任务:
请逐行照原样抄录下列全部记录，答案中略去图片。

所附记录:
- - -

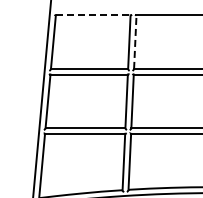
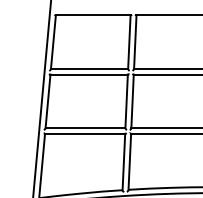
line at (93, 15): dashed -> solid
line at (135, 42): dashed -> solid
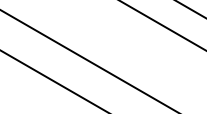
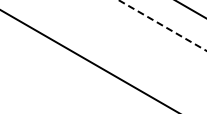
line at (162, 25): solid -> dashed
line at (53, 80): present -> none
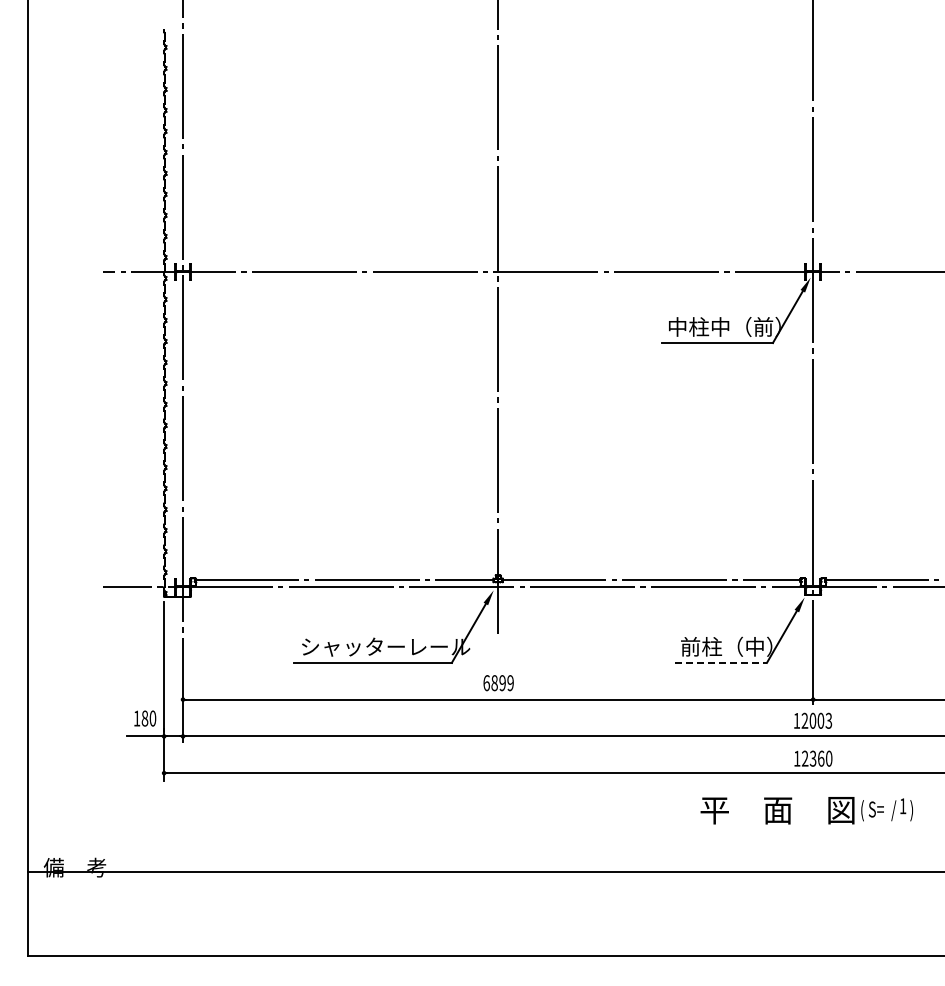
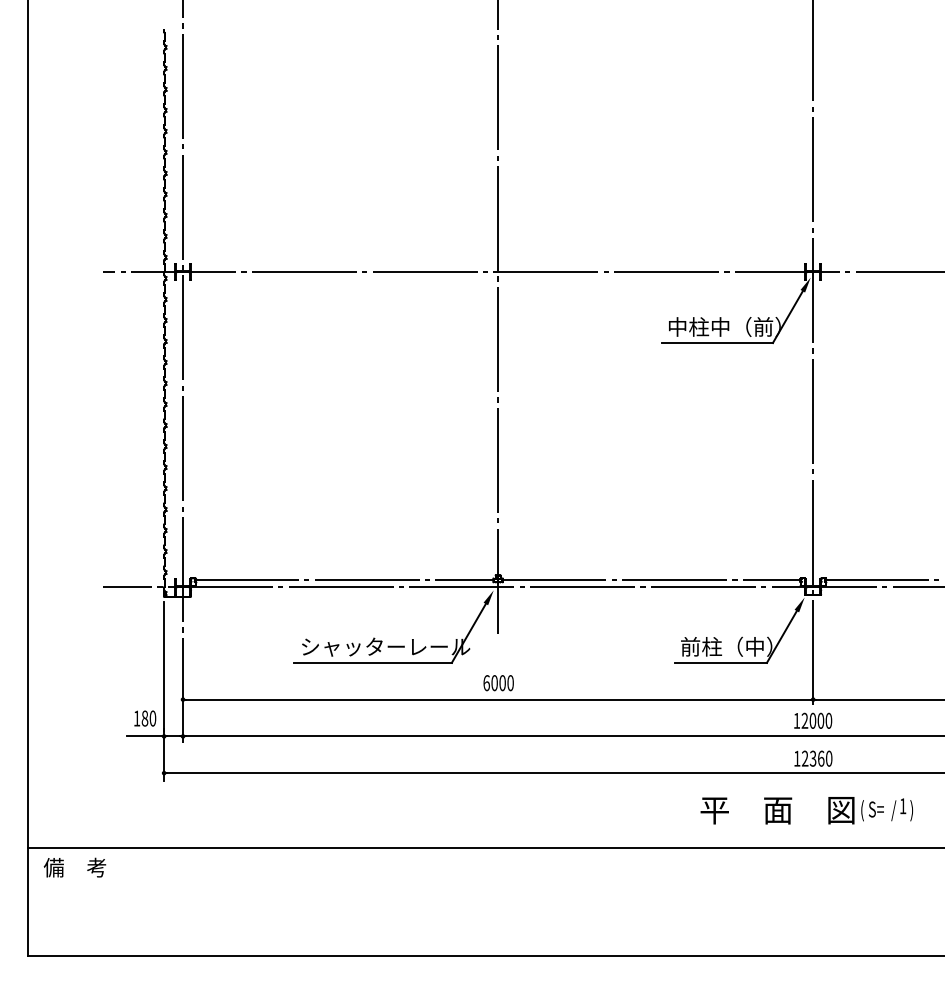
line at (721, 662): dashed -> solid
text at (502, 683): 6899 -> 6000
text at (828, 720): 12003 -> 12000
line at (484, 871) position: (484, 871) -> (484, 847)
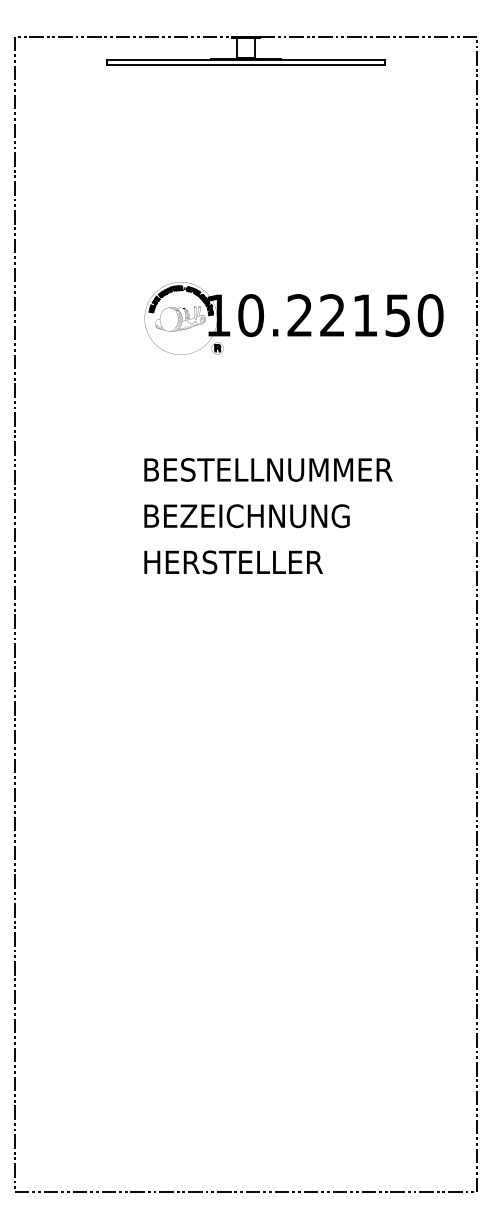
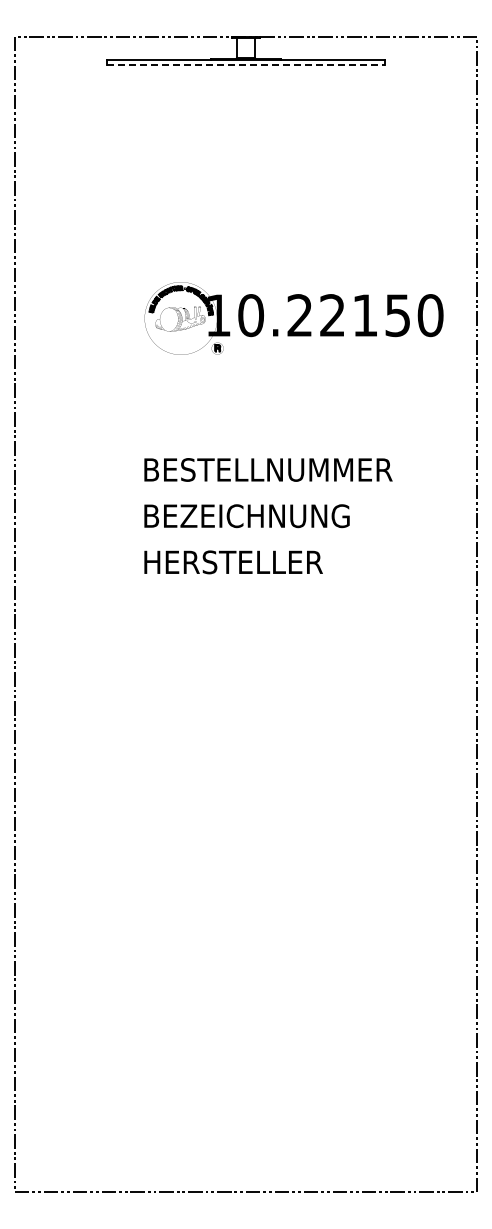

- - -

正确输出:
line at (93, 15): dashed -> solid
line at (135, 42): dashed -> solid
line at (162, 25): solid -> dashed
line at (53, 80): present -> none
line at (721, 662): dashed -> solid
text at (502, 683): 6899 -> 6000
text at (828, 720): 12003 -> 12000
line at (484, 871) position: (484, 871) -> (484, 847)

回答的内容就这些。